__EXCERPT TO READ__
-- Opening Marker --
A little more explanation. Lets say you had a mailing and street address on a signup form. Would you just copy the fields via javascript and store the duplicated addresses? Or would you NULL out one of the addresses and have some field somewhere that signifies to look at the other (street) address?
The 'same_as' is kind of a smell because now I can't export that data and read it as easily, the database schema becomes more complex.
On the other hand if you just duplicate the data, the signup process is easier because you just duplicate the data, but when they update their profile you have to some how make sure edits to the mailing address also take affect to the street address (if they are supposed to be the same)
So something like
Code: Select all
if( $mailing->equals( $street ) ) // would internally compare all the strings or something.
{
... then update both identically ..
}
else
{
.. then update them independantly
}
vs having a
'same_as' column.
The first option you create a code smell, the latter is a database smell. How do you deal with this pattern? I have it happening for all sorts of concepts other then addresses. Should I treat this concept uniformly throughout the system?
-- Closing Marker --
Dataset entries
-- Opening Marker --
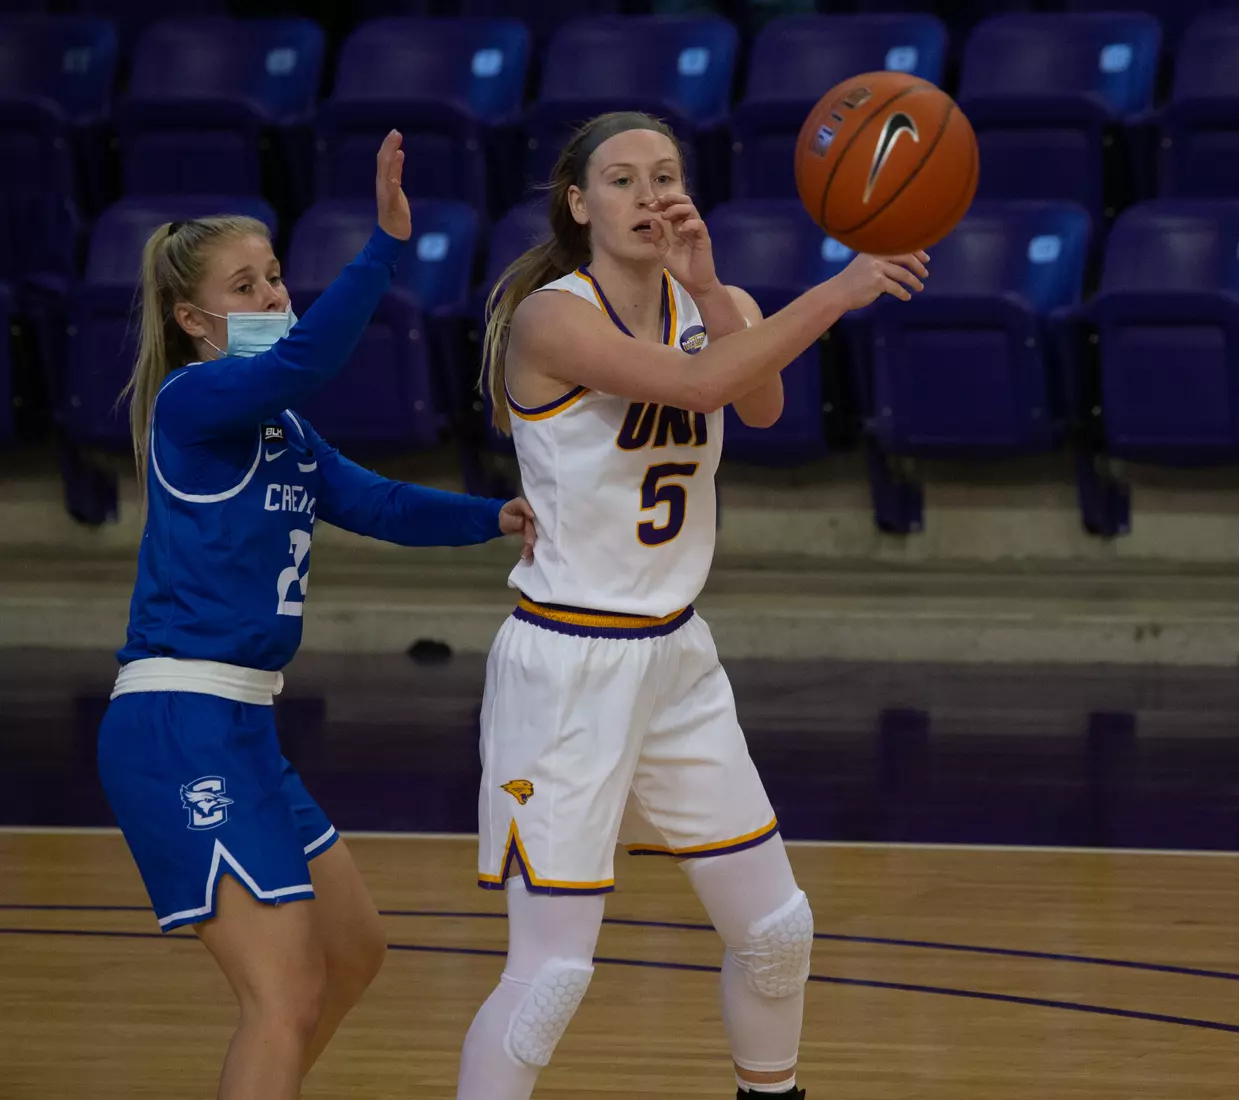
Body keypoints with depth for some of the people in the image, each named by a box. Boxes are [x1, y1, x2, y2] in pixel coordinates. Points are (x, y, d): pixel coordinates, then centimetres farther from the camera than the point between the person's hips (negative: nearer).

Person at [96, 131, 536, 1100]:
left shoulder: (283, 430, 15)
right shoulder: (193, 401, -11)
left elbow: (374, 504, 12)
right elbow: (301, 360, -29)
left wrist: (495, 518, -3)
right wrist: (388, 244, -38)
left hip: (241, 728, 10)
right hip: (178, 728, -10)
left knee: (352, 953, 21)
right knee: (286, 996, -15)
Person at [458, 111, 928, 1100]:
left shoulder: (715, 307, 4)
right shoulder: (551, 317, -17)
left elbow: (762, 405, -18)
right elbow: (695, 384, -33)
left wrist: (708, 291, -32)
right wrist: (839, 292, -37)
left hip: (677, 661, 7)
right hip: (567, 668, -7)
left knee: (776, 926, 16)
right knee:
-- Closing Marker --
__TASK SET__
**a.** Answer these from the address post, one per line:
(i) Which two addresses does the signup form in the address post ask for?
(ii) What two problems does the address post give for a 'same_as' column?
(iii) Which kind of smell does the address post say the first option creates?
**b.** Why does the address post say duplicating the data makes profile updates harder?
**c.** Retype the address post word for word, starting with "So something like" and going on through "throughout the system?".

__RESPONSES IN ORDER__
**a.**
(i) A mailing address and a street address.
(ii) The data can't be exported and read as easily, and the database schema becomes more complex.
(iii) A code smell.

**b.** When users update their profile, edits to the mailing address must somehow also take effect on the street address if the two are supposed to be the same. So the code has to check whether the addresses match and then update both identically or each independently.

**c.**
So something like
Code: Select all
if( $mailing->equals( $street ) ) // would internally compare all the strings or something.
{
... then update both identically ..
}
else
{
.. then update them independantly
}
vs having a
'same_as' column.
The first option you create a code smell, the latter is a database smell. How do you deal with this pattern? I have it happening for all sorts of concepts other then addresses. Should I treat this concept uniformly throughout the system?